Mr. Johnson claimed that (1) the Employee and Employer failed to comply with Minn. Stat. 176.521, (2) that because he was “completely excluded from all settlement negotiations,” he was entitled to automatic reimbursement of his charges for the Employee’s treatment, with statutory interest, in accordance with  Brooks v. A.M.F., Inc., 278 N.W.2d 310, 315 (Minn. 1979), and (3)  asserted that the compensation judge lacked the authority to extinguish his interests and, in the alternative, that any statute purporting to grant a compensation judge this authority was invalid and unenforceable.

The Employee and Employer/Insurer moved to dismissed Mr. Johnson’s petition. The compensation judge granted their motion, holding that the Mr. Johnson’s interest was properly extinguished under Minn. Stat.176.361 subd. 2 the W.C.C.A affirmed. Minnesota Supreme Court Affirmed.


  1. Minn. Stat. 176.271. Mr. Johnson lacks standing. Under Tatro v. Hartmann’s Store 204 N.W.2d 125 (Minn. 1973), “while a health or disability insurer has a right of reimbursement, it cannot initiate a claim on its own. It can only intervene in an existing proceeding.” See Le v. Kurt Mfg., 557 N.W.2d 202, 204 (Minn. 1996); Mann v. Unity Med. Ctr., 442 N.W.2d 291, 293 n.3 (Minn. 1989); Freeman v. Armour Food Co., 380 N.W.2d 816, 820 (Minn. 1986); Johnson v. Blue Cross & Blue Shield of Minn., 329 N.W.2d 49, 52 (Minn. 1983).The Court concluding that the holdings apply with equal force to all potential intervenors, including the health care provider in this case.

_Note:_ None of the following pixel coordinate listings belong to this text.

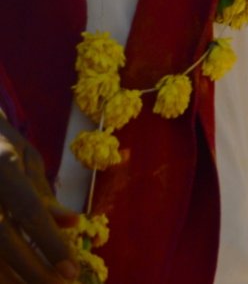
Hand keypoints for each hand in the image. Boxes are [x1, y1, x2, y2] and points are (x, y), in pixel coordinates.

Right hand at [0, 116, 78, 282]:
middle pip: (3, 241)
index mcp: (4, 167)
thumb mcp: (26, 158)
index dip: (50, 244)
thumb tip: (72, 222)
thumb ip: (44, 193)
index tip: (71, 271)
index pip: (30, 212)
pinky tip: (10, 282)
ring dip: (10, 279)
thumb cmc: (0, 145)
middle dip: (32, 270)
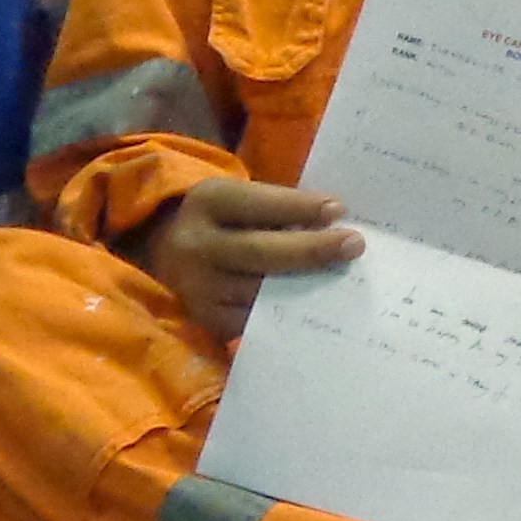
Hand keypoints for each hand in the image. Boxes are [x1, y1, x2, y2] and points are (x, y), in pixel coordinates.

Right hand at [138, 173, 357, 343]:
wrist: (167, 253)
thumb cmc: (224, 221)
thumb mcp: (239, 200)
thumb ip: (276, 208)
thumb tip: (334, 224)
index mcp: (208, 202)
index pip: (258, 203)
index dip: (299, 208)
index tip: (339, 210)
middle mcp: (196, 245)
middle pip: (260, 251)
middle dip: (311, 249)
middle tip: (354, 245)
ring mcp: (199, 288)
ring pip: (261, 291)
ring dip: (307, 286)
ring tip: (345, 278)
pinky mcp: (207, 320)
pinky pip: (255, 319)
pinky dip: (289, 313)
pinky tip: (318, 306)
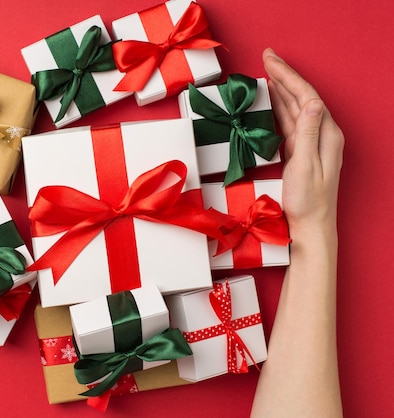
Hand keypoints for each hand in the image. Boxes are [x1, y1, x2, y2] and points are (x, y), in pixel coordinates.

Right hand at [263, 48, 343, 236]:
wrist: (309, 226)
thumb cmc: (308, 201)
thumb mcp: (307, 166)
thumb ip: (308, 133)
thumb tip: (310, 101)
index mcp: (326, 135)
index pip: (307, 96)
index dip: (288, 76)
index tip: (270, 61)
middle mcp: (322, 134)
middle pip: (302, 96)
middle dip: (283, 75)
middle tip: (266, 56)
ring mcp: (311, 142)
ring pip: (294, 107)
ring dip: (281, 87)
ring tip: (266, 71)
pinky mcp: (300, 151)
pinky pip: (289, 121)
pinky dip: (279, 106)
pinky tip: (271, 98)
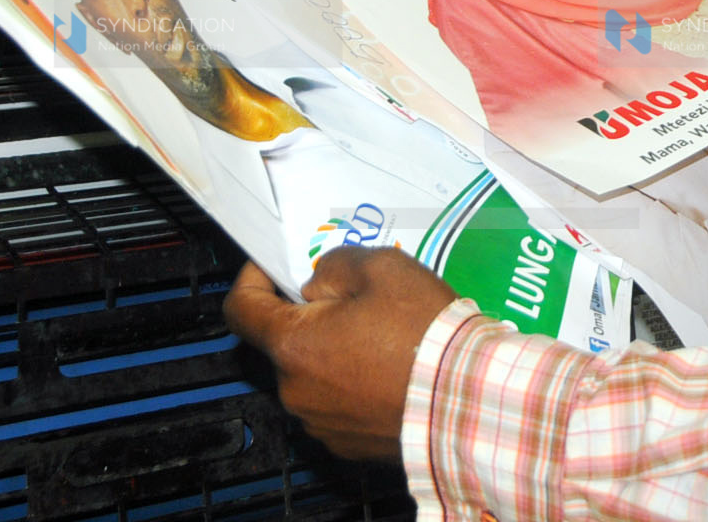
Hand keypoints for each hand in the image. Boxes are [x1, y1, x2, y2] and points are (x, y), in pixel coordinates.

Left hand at [223, 247, 456, 459]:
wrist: (466, 398)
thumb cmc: (424, 332)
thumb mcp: (384, 267)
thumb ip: (336, 264)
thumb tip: (318, 280)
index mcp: (294, 343)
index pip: (241, 309)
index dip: (251, 280)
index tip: (271, 269)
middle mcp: (296, 389)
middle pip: (289, 341)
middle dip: (316, 318)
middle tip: (362, 303)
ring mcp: (320, 422)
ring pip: (315, 374)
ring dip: (337, 354)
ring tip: (387, 341)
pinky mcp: (347, 443)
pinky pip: (339, 405)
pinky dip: (356, 387)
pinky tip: (391, 374)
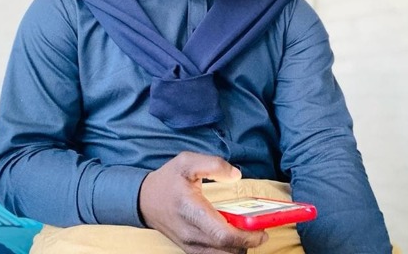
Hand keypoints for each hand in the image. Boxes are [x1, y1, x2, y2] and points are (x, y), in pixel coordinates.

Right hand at [139, 151, 268, 253]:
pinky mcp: (191, 249)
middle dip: (248, 243)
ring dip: (239, 247)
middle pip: (227, 251)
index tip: (262, 230)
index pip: (223, 236)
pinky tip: (233, 235)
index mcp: (191, 211)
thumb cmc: (167, 180)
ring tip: (246, 230)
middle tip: (259, 228)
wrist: (145, 199)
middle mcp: (191, 234)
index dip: (247, 237)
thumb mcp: (187, 161)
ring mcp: (190, 245)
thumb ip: (214, 164)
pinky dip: (228, 250)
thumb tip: (236, 176)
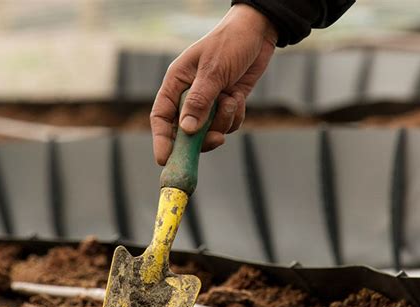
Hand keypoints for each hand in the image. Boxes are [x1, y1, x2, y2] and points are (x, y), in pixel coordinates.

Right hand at [150, 4, 277, 164]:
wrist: (258, 33)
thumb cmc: (229, 43)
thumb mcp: (213, 70)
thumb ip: (199, 101)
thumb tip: (186, 131)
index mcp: (176, 83)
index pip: (161, 117)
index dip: (161, 139)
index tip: (165, 159)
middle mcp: (189, 96)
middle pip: (185, 131)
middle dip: (201, 137)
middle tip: (217, 139)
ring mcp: (209, 103)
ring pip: (210, 130)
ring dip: (223, 121)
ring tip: (231, 98)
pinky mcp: (226, 106)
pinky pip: (227, 125)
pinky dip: (235, 117)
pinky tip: (239, 97)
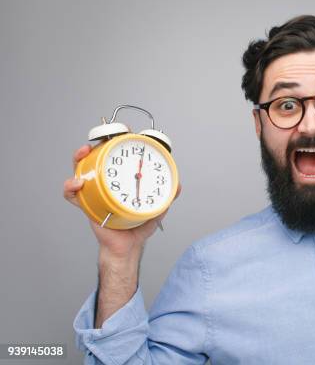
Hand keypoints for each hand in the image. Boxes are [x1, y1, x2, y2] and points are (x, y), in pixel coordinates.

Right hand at [63, 144, 181, 258]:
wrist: (126, 247)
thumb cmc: (138, 226)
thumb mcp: (156, 207)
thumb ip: (167, 196)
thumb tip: (179, 185)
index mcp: (123, 179)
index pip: (118, 155)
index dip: (117, 141)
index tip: (123, 132)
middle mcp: (107, 182)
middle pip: (96, 157)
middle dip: (95, 145)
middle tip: (98, 141)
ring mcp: (94, 192)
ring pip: (80, 170)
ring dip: (78, 160)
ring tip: (83, 155)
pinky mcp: (86, 204)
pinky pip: (72, 194)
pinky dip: (71, 187)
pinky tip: (77, 184)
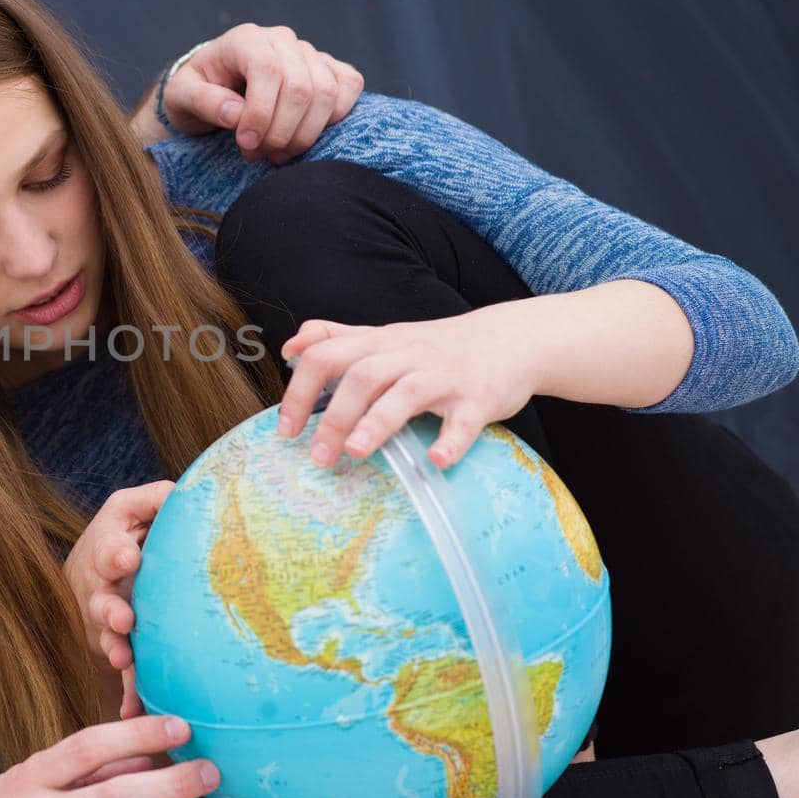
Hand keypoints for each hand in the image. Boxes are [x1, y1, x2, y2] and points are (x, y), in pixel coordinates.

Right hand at [64, 482, 172, 719]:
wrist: (100, 563)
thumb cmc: (129, 530)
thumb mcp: (137, 505)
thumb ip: (158, 499)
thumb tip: (186, 495)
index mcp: (107, 547)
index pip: (109, 548)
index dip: (116, 552)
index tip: (127, 558)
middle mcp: (100, 586)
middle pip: (100, 599)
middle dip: (109, 610)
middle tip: (122, 618)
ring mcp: (105, 619)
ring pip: (107, 636)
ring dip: (113, 648)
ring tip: (122, 659)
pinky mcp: (118, 643)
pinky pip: (126, 670)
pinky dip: (128, 690)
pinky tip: (132, 710)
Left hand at [161, 23, 363, 163]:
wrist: (215, 86)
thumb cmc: (197, 91)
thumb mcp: (181, 96)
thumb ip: (202, 101)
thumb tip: (236, 114)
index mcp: (245, 40)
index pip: (267, 70)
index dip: (261, 113)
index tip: (246, 143)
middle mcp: (281, 40)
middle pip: (301, 87)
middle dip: (281, 132)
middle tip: (259, 155)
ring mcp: (309, 52)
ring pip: (327, 92)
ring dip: (304, 134)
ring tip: (276, 153)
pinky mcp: (329, 68)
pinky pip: (350, 86)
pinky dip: (335, 117)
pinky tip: (304, 135)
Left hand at [277, 308, 539, 470]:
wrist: (512, 339)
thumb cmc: (437, 346)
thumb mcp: (385, 336)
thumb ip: (338, 338)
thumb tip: (291, 346)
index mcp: (379, 344)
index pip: (325, 356)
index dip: (299, 390)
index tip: (286, 430)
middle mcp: (408, 356)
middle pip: (361, 376)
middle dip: (335, 416)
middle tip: (318, 457)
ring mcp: (445, 376)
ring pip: (406, 393)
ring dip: (377, 423)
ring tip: (356, 453)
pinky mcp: (479, 399)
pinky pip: (464, 421)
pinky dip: (450, 441)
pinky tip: (434, 460)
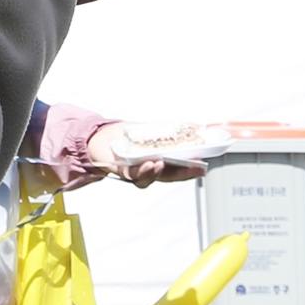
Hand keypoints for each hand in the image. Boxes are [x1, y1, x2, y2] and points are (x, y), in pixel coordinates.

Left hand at [78, 123, 205, 188]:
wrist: (101, 138)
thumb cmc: (127, 137)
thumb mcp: (152, 130)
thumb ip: (173, 130)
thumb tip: (196, 127)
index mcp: (159, 161)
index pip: (178, 168)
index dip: (192, 169)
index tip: (204, 166)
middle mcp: (149, 169)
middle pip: (169, 175)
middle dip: (184, 173)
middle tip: (197, 168)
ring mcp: (136, 171)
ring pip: (150, 177)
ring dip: (159, 172)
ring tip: (164, 163)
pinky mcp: (122, 170)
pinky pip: (133, 174)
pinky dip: (143, 170)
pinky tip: (149, 163)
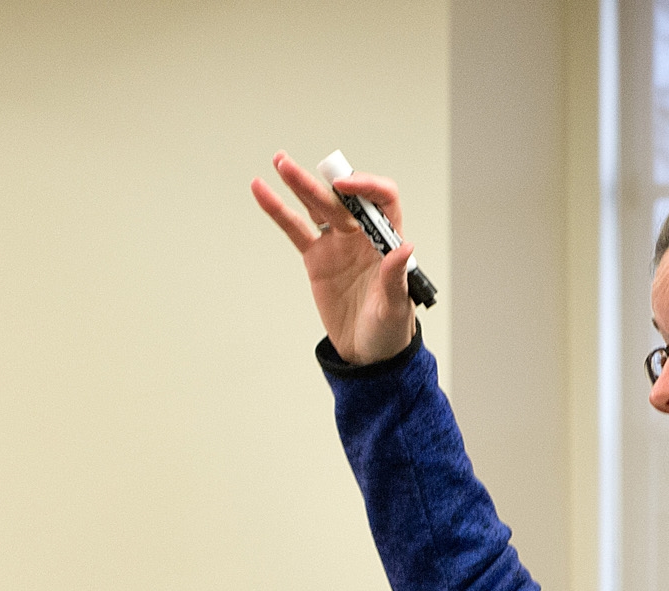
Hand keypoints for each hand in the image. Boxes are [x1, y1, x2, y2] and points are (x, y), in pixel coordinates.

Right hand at [251, 151, 417, 365]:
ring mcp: (337, 243)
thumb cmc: (390, 330)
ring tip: (279, 162)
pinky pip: (295, 229)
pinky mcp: (316, 257)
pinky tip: (262, 191)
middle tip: (291, 167)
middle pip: (341, 198)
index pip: (382, 199)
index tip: (344, 187)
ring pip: (316, 206)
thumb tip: (405, 247)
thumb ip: (395, 277)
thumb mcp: (396, 307)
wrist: (367, 351)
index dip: (365, 187)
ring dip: (299, 184)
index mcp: (387, 240)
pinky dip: (278, 211)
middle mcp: (362, 235)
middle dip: (318, 181)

Here, the interest Mr. Johnson seeks to assert by initiating a proceeding for reimbursement is the same interest that he had the opportunity to protect through intervention. His choice to “exercise his right to not intervene” does not shield him from the reality that he was afforded the opportunity to intervene precisely because he had something to lose.

  1. Minn. Stat.176.291 The Court found that specific references for providers’ right to intervene provides alternatives for providers and does not provide a separate cause of action for them. “When interpreting a statute to determine if it creates a cause of action, we do not ask whether the statute imposes a limitation on an otherwise unlimited claim, but instead determine whether the statute actually provides a cause of action to a particular class of persons.” See, e.g., Krueger, 781 N.W.2d at 863.

The Court concluded that the general language of section 176.291 does not create a cause of action for health care providers.

  1. Right to file a petition under Minn. Stat. 176.291 “if the intervenor claims to have been effectively excluded…from settlement negotiations.”

Mr. Johnson is not an “intervenor” under Minn. Stat. 176.291 because he chose not to intervene, therefore he is not an intervenor and the procedural protections under subp. 3 do not apply.

Takeaway: It’s imperative to identify all potential intervenors, make sure Notices to Potential Intervenors have been sent out, and that all non-intervening providers are extinguished in the stipulation for settlement. If a potential intervenor chooses not to intervene, they do not need to be notified of the settlement negotiations.